TASKS TO COMPLETE:
a: In the forum thread below, what brand and model of catback exhaust is listed among the car's modifications?
b: Rewrite the forum thread below from "## russiangagauz (Dec" up to and including "get your help?", putting "upgrades" in place of "mods".

STUDY TEXT:
# nismoflip6/o4 SE-R Spec V/Kapolei,Hawaii



## nismoflip6 (Jul 15, 2005)

Sup guys...here's my 2004 Blackout Sentra SE-R Spec V

Mods:

-Nismo CAI
-DC Ceramic Coated 4-2-1 race header
-GReddy SP2 Catback exhaust
-Axxtion STS
-Nismo FSB
-Nismo LTB
-Nismo RSB
-Progress Drop Springs
-Pioneer AVHP5700DVD
-Factory Rockford Audio Fanatic Package
-Optima Red Top Battery
-Custom 350Z Antenna
-Custom Painted Engine Cover [Rising Sun]
-Nismo Oil Cap
-Nismo Radiator Cap
-Nismo Leather Wrapped Shift Knob
-Nismo Neck Pillows
-Nismo Seatbelt Pads
-Vee Grille
-Mach 1 Lip
-Halo 6K HID kit
-Nokya Yellow Fogs
-17x7.5 Black with Polish Lip Kyowa KR316
-225/45/17 Falken Azenis RT-615 (W) rated

Pic:


----------



## Divo25 (Jan 3, 2007)

do you autocross ?


----------



## russiangagauz (Dec 28, 2006)

looks nice


----------



## Keith R (Feb 3, 2011)

Nice job interested in similar mods on my 04 spec v how did you get your help?


----------

AVAILABLE DATA:
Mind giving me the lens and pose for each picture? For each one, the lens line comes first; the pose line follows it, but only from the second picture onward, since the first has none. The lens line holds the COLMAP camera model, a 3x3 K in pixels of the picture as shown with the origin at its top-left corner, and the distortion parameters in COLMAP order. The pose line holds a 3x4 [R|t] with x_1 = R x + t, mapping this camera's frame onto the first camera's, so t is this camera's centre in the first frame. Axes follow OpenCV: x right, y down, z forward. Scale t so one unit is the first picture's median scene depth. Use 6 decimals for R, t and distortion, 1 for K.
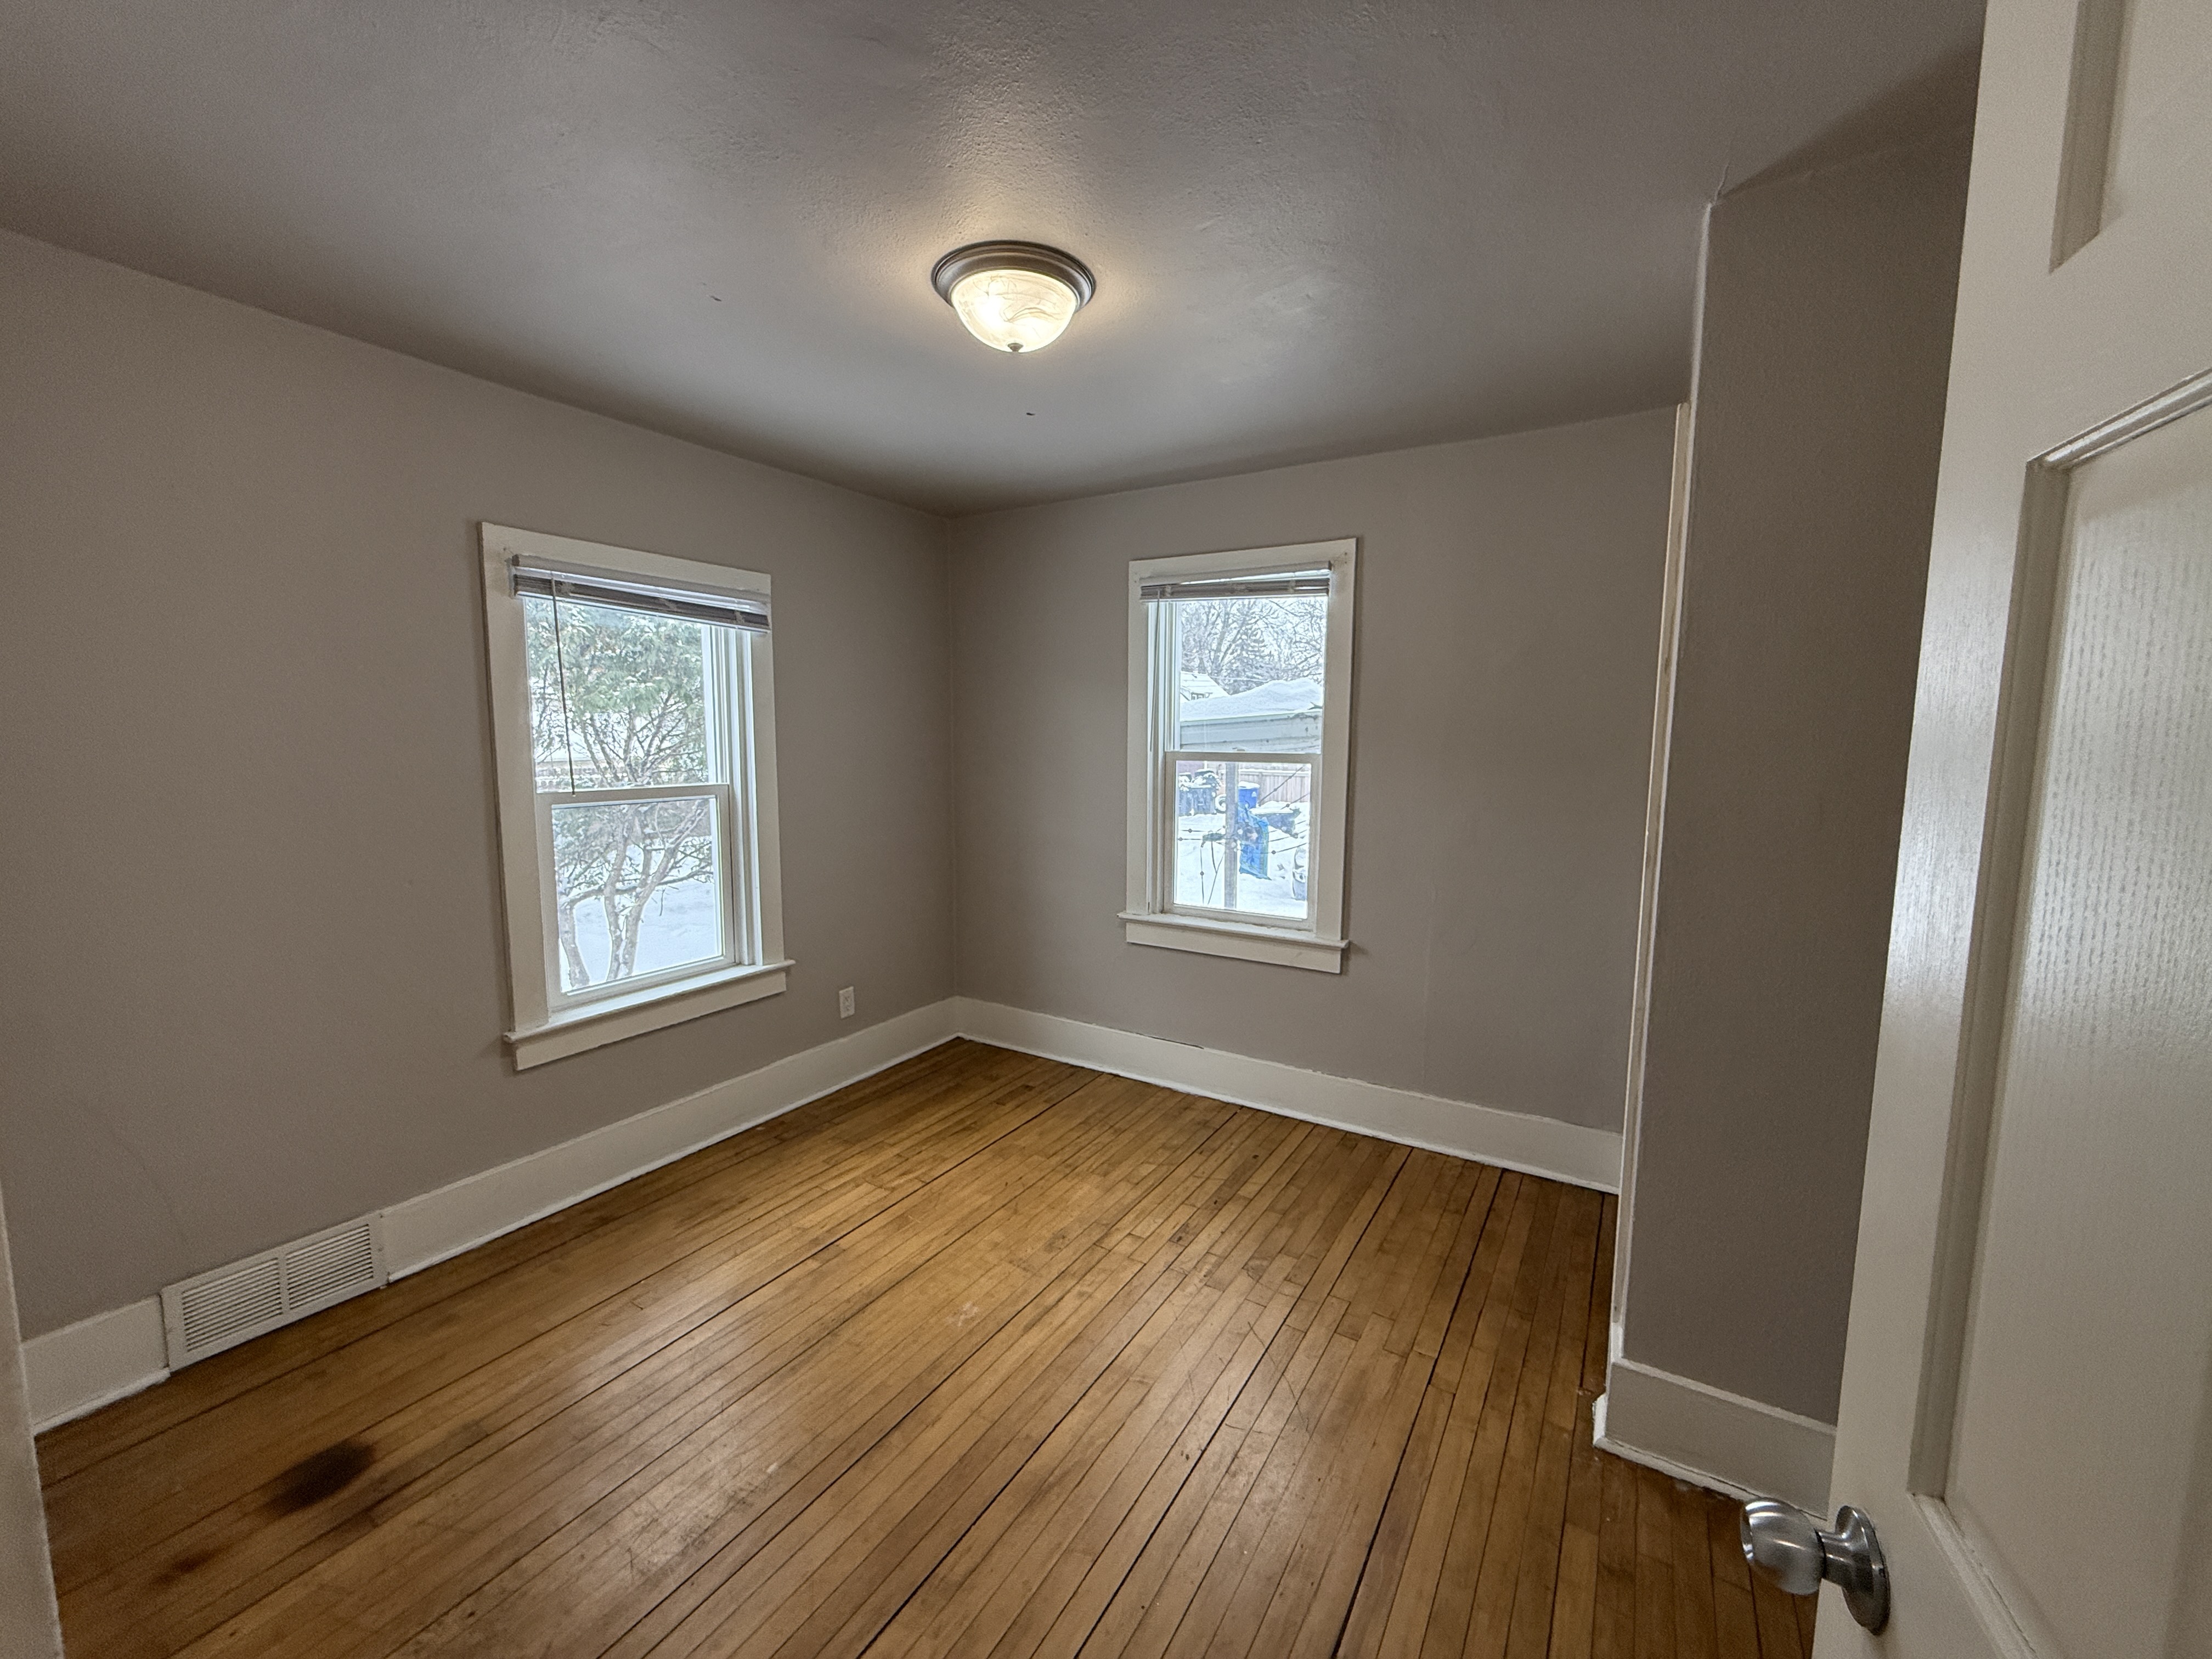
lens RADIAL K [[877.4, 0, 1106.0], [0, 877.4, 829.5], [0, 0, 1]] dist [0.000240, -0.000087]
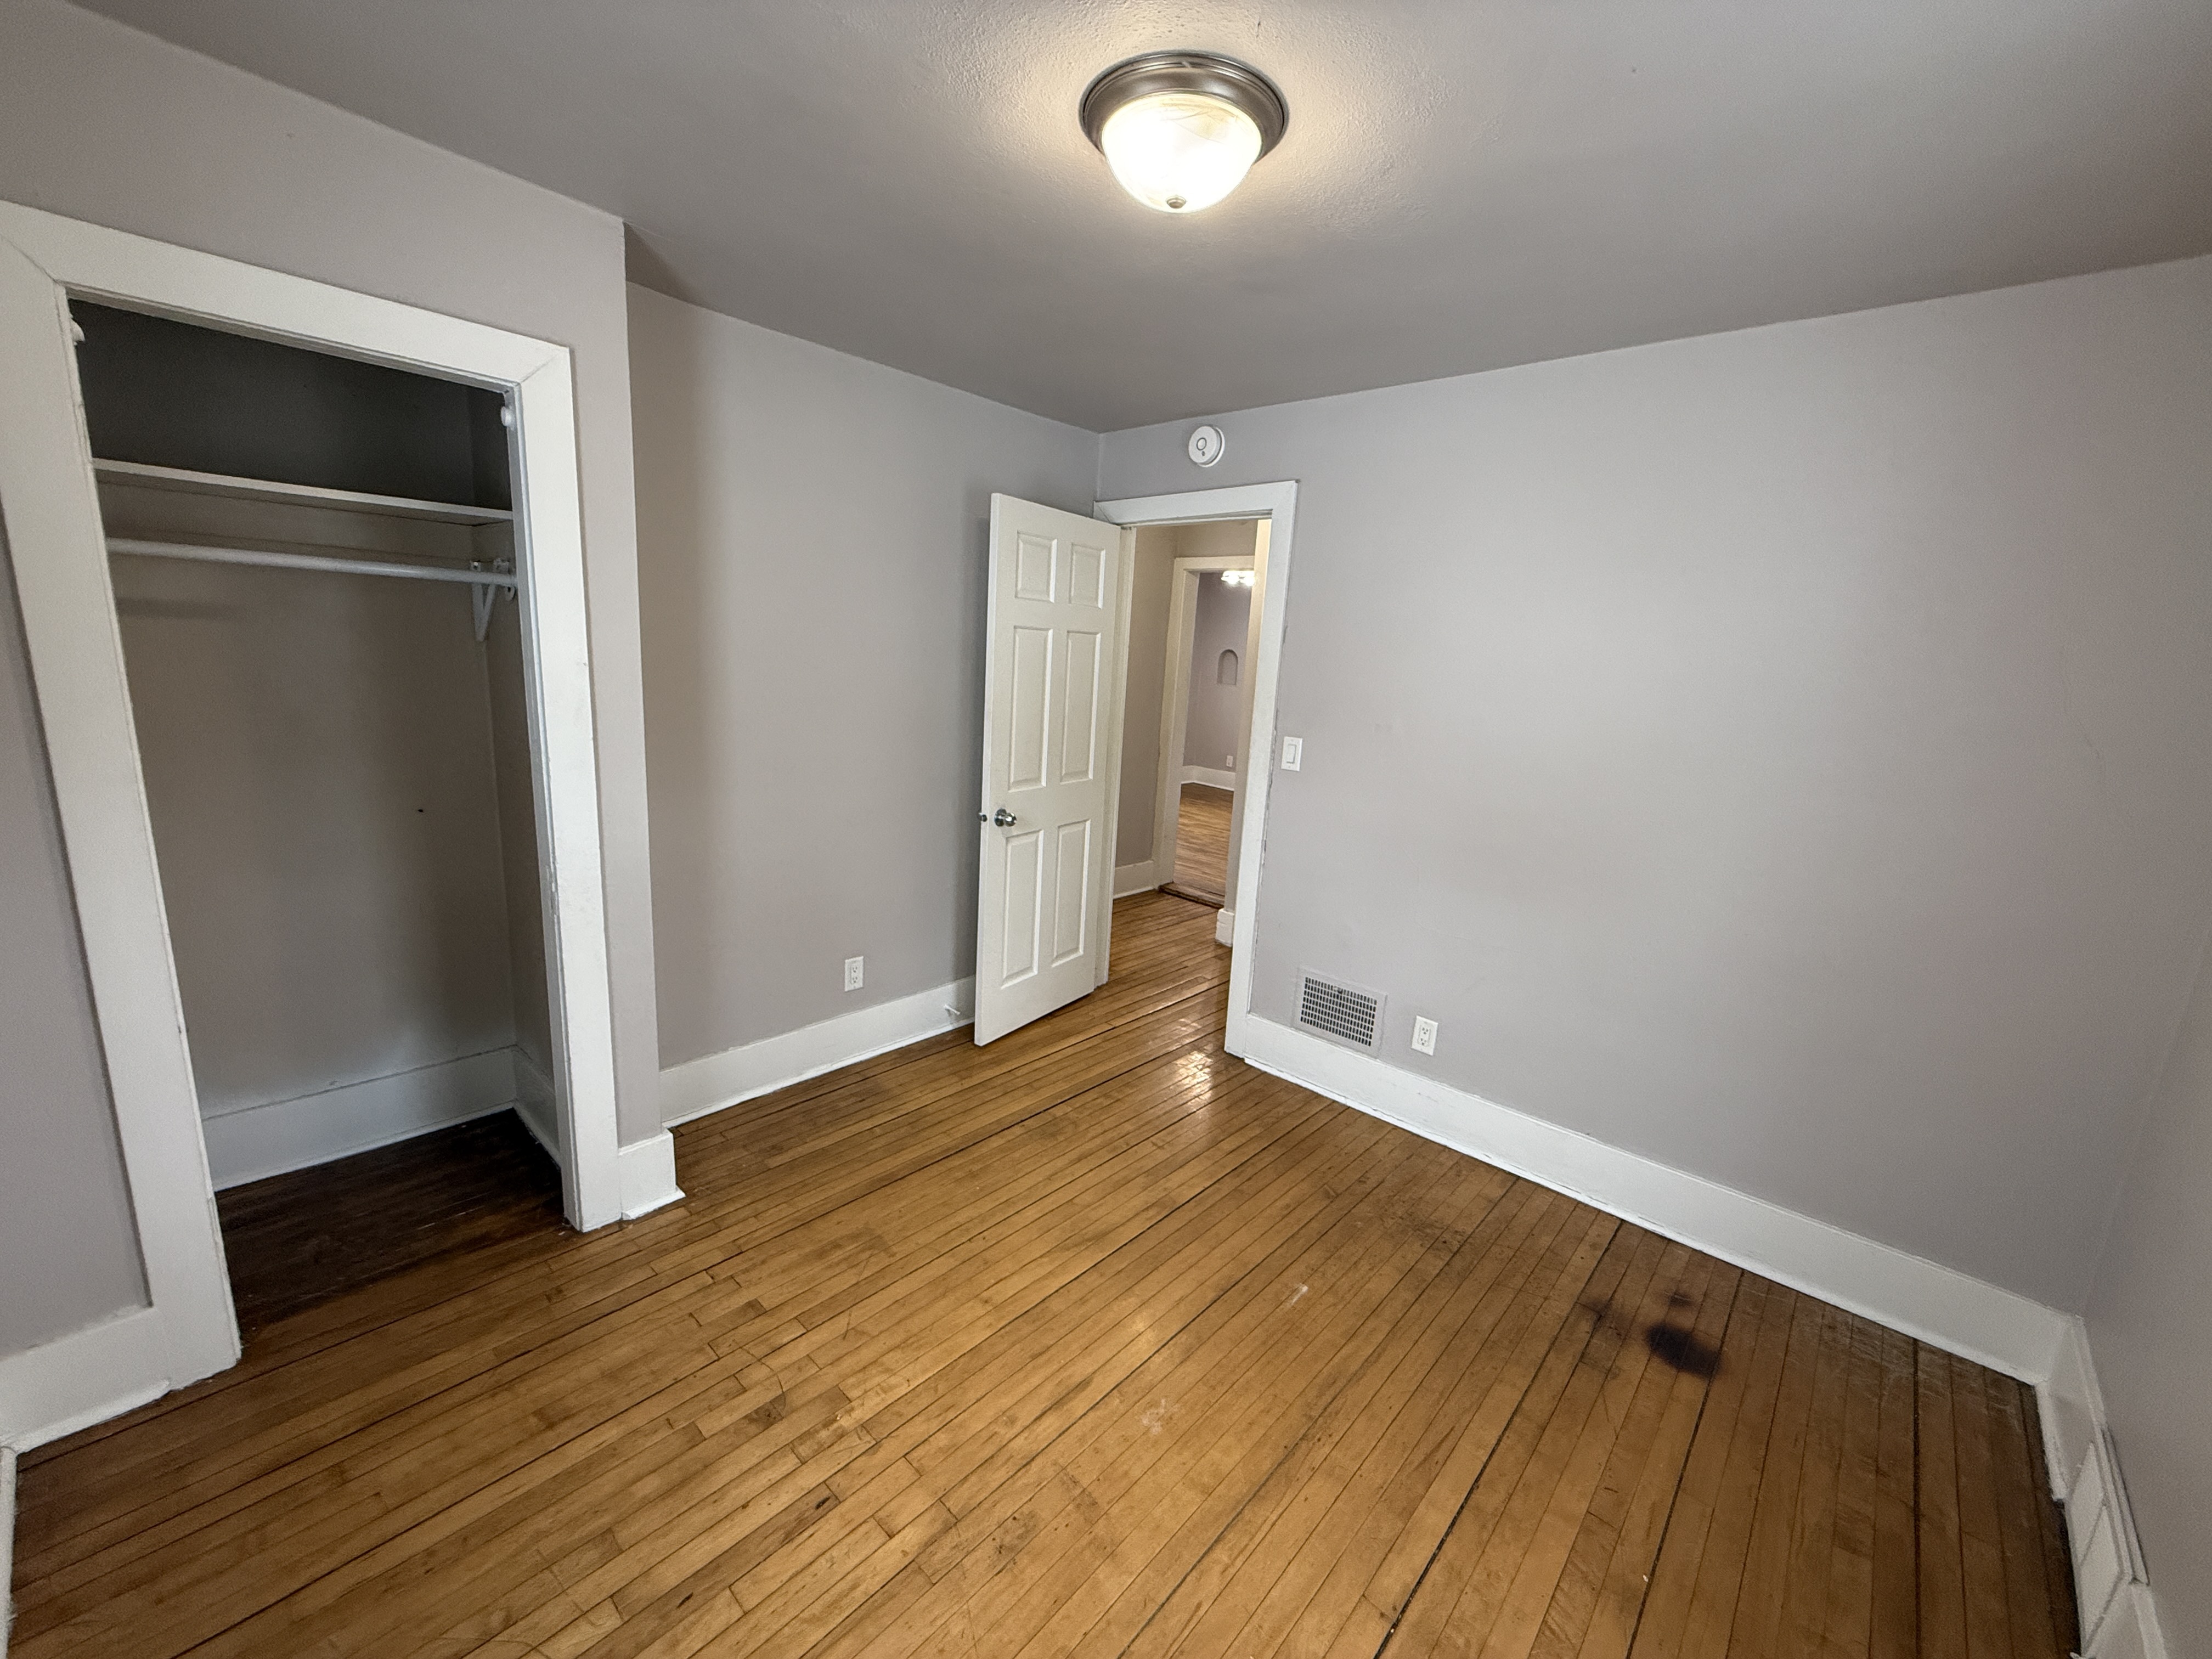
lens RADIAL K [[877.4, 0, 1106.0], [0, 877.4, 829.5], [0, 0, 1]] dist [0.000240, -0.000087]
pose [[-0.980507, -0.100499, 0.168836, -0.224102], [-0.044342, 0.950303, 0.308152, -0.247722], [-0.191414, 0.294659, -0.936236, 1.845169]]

ANSWERS TO THE EXERCISE:
a: A GReddy SP2 catback exhaust.

b:
## russiangagauz (Dec 28, 2006)

looks nice


----------



## Keith R (Feb 3, 2011)

Nice job interested in similar upgrades on my 04 spec v how did you get your help?